HQ Team
November 1, 2022: Verge Genomics, backed by Eli Lilly and Merck & Co., announced it had dosed a human during clinical trials with a drug discovered and developed using artificial intelligence (AI).
The San Francisco-based company dosed the first patient with a therapy named VRG50635 for the treatment of amyotrophic lateral sclerosis (ALS), according to a company statement.
The AI platform has uncovered “PIKfyve” as a promising new therapeutic target. iPIKfyve is an enzyme thought to trigger the ALS disease process initially.
The VRG50635 is a small molecule inhibitor of PIKfyve. An enzyme inhibitor is a molecule that binds to an enzyme and blocks its activity.
Through the evaluation of more than 11.4 million data points from ALS patient tissue and genetics datasets, the company’s AI-based platform discovered loss of endolysosomal function as a new cause for the disease.
Cell life, death
Endolysosomes are involved in cellular processes, including the catabolism of extracellular and intracellular components. It is also involved in immune responses, antigen presentation, cell secretions, and cell life and death.
Enzymes are proteins that speed up chemical reactions necessary for life, in which substrate molecules are converted into products. In preclinical studies, VRG50635 has slowed the degeneration of neurons.
“For years, researchers have heavily relied on animal or cell models to identify new targets in a way that oversimplifies the enormous complexity of human biology, particularly for diseases like ALS,” said Robert H. Scannevin, PhD, Chief Scientific Officer at Verge Genomics.
The company’s AI-based platform integrates human data and human model systems throughout discovery and development.
Predict drug tests
The process provides insights into ALS’s biological underpinnings and predicts drug targets, like PIKfyve, that can broadly impact these complex, disease-relevant processes, according to the statement.

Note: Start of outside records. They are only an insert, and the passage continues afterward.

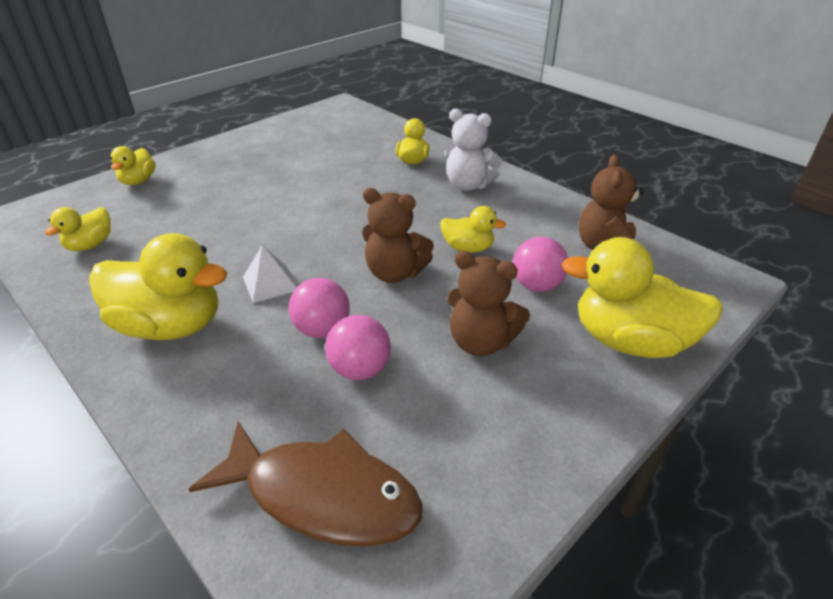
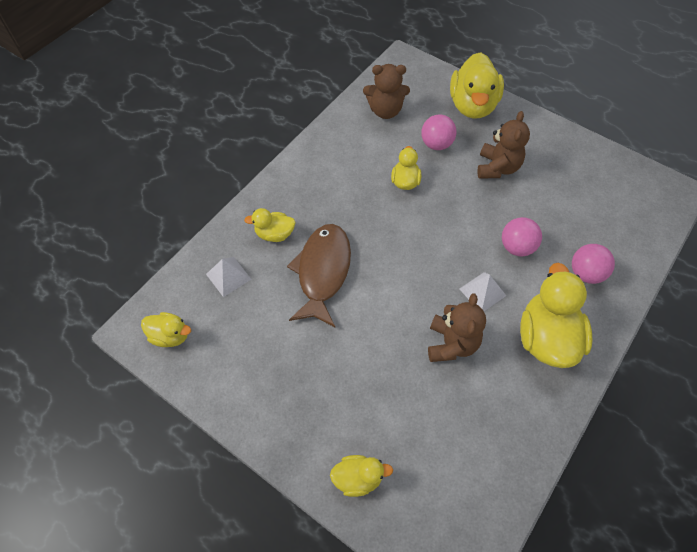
camera: 100 degrees left, 20 degrees up
(90, 245) = (478, 456): yellow duck -> yellow duck (170, 336)
(322, 495) = (622, 218): brown fish -> brown fish (322, 272)
(360, 369) = (541, 220): pink ball -> pink ball (585, 273)
(372, 138) = (228, 276): none -> white pyramid
(395, 273) = (446, 219): brown teddy bear -> brown teddy bear (451, 344)
(468, 185) = (314, 189): white teddy bear -> none

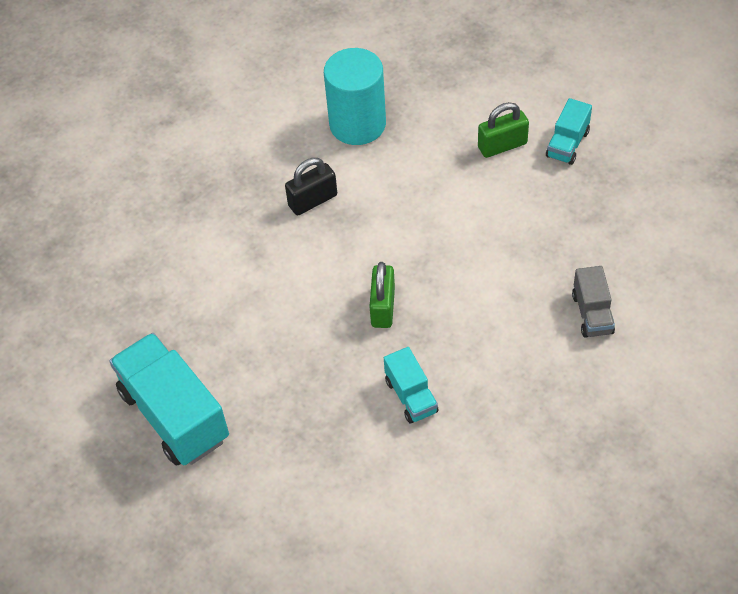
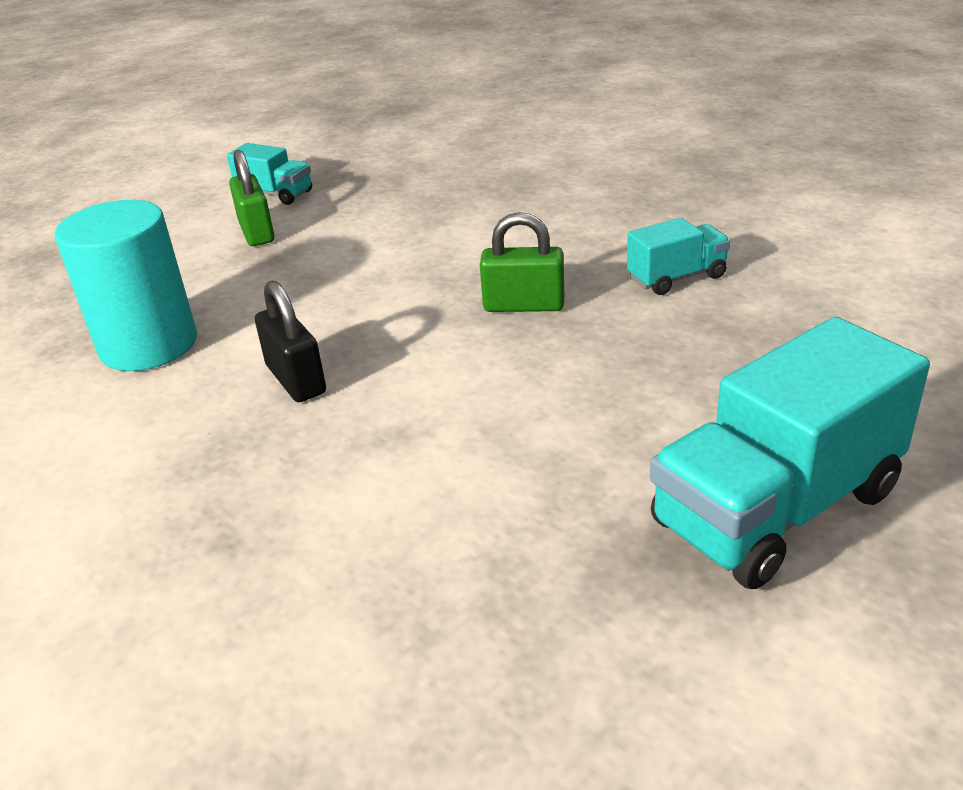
camera: 90 degrees left, 20 degrees down
(592, 314) = (537, 176): grey truck -> none

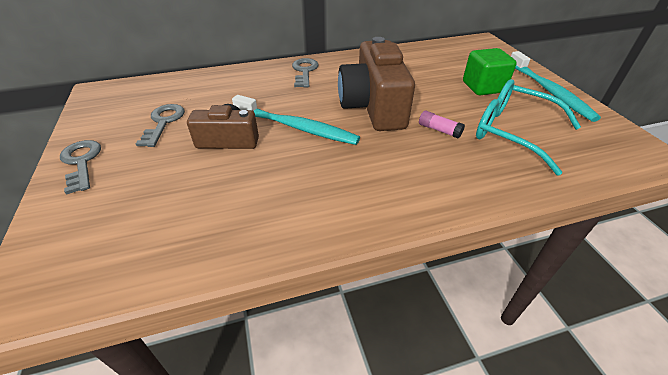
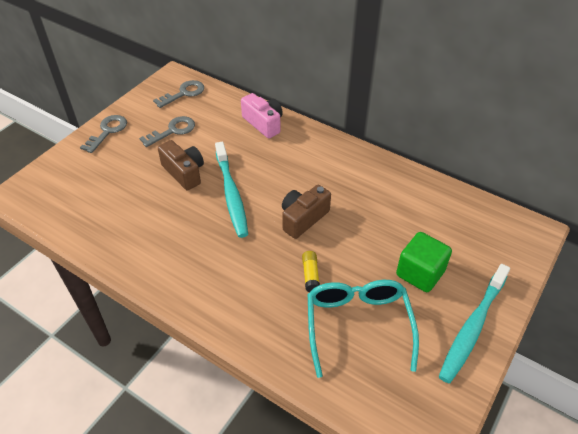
camera: 50 degrees right, 5 degrees up
(242, 77) = (263, 123): none -> pink camera
(304, 71) = (312, 148): grey key -> grey key (183, 93)
(373, 106) = (303, 218): brown camera -> brown camera, size x0.59
(439, 130) = (310, 275): pink glue stick -> yellow glue stick

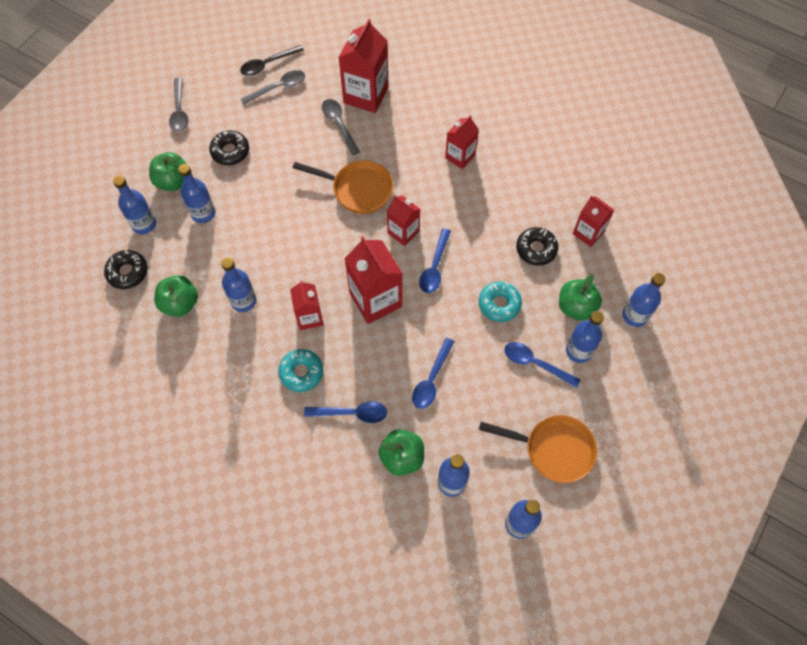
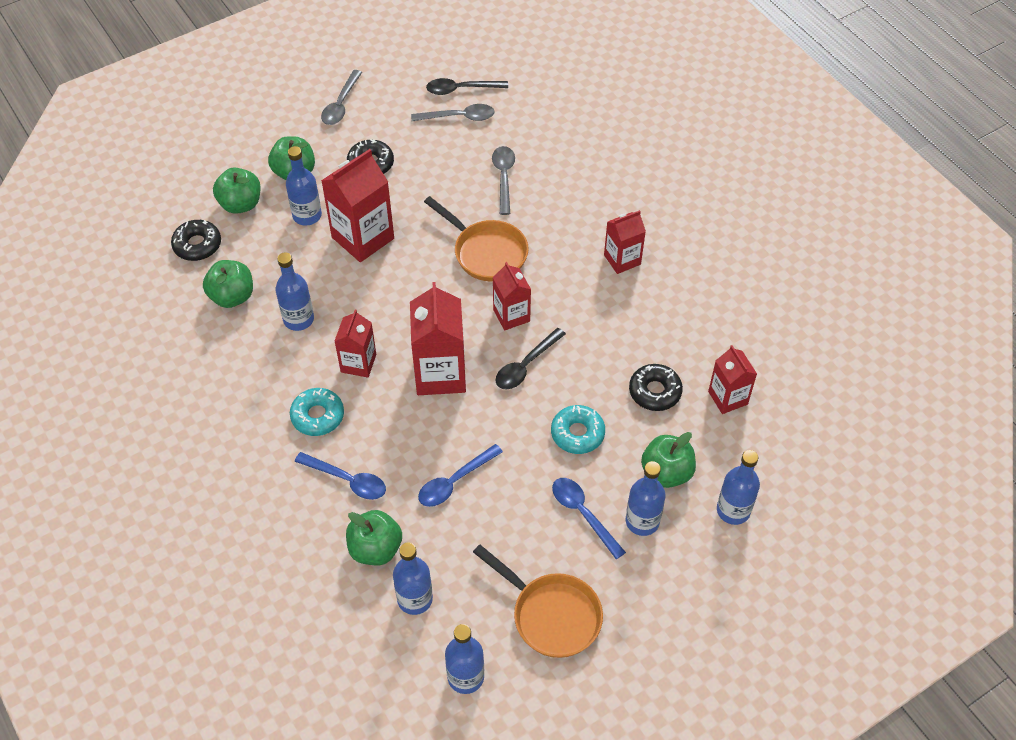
camera: 25 degrees right, 10 degrees down
(144, 224) = (241, 204): blue bottle -> green apple
(366, 95) = (551, 158): red carton -> red carton (363, 238)
(434, 267) = (525, 365): blue spoon -> black spoon

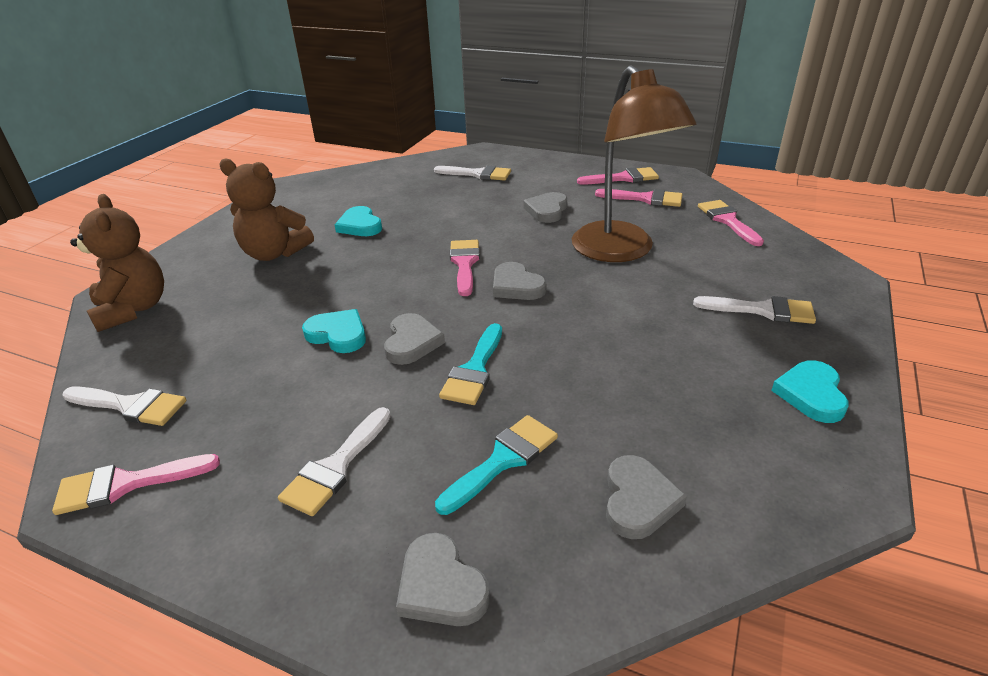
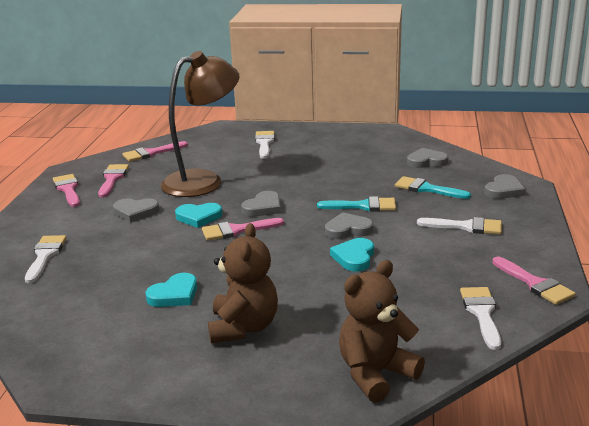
camera: 105 degrees left, 10 degrees down
(811, 394) = (333, 135): turquoise heart -> turquoise heart (198, 217)

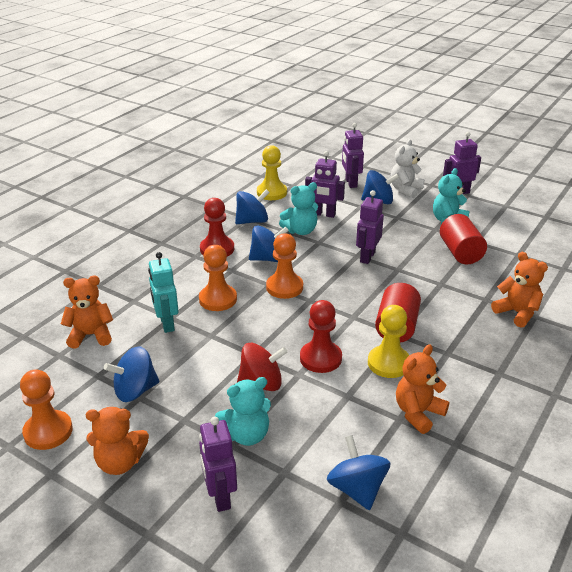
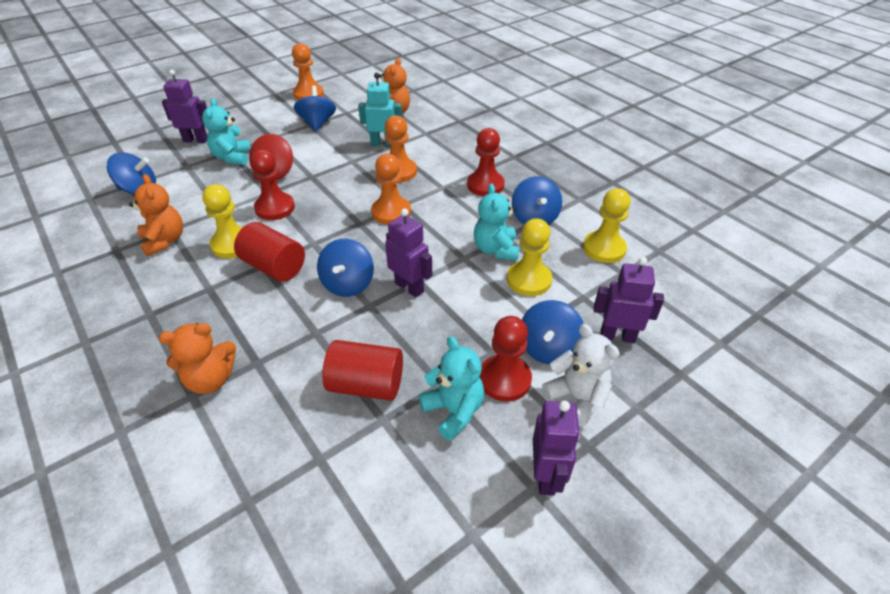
camera: 110 degrees right, 10 degrees up
(120, 462) = (259, 113): orange teddy bear -> none
(268, 259) = (449, 213): blue spinning top -> blue spinning top (348, 284)
(324, 214) = (529, 280): purple robot -> yellow pawn
(413, 210) = (504, 379): none -> red pawn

VRG50635 restores endolysosomal function in ALS patients’ neurons and has shown efficacy in multiple preclinical studies in ALS-relevant models of motor neuron degeneration.
ALS, also known as Lou Gehrig’s disease, is a progressive neurodegenerative disease that affects neuronal cells in the brain and spinal cord.
This first-in-human study will evaluate the safety, tolerability, and pharmacokinetics. Further, it will look into the pharmacodynamics of VRG50635 in healthy volunteer subjects and multiple-dose study patients with ALS.
‘Disciplined execution’
“We are proud to be not just one of the few AI-driven biotech companies to have made it to the clinical stage but also one of the first to bring forward a novel clinical compound against a novel target that was entirely discovered and developed internally on our platform,” said Alice Zhang, CEO of Verge Genomics.
“Advancing VRG50635 from research to clinic in just four years offers clear proof of our team’s commitment to disciplined execution and is a leading indicator of the potential efficiency gains from tech-enabled drug discovery.
“This is just the start of our plan to develop a robust clinical pipeline of new medicines demonstrating that a human-to-human rather than an animal-to-human approach has the potential to transform clinical success rates,” she said.
Verge received $32 million in the first round of funding in 2018. It received another $98 million in the second round last year.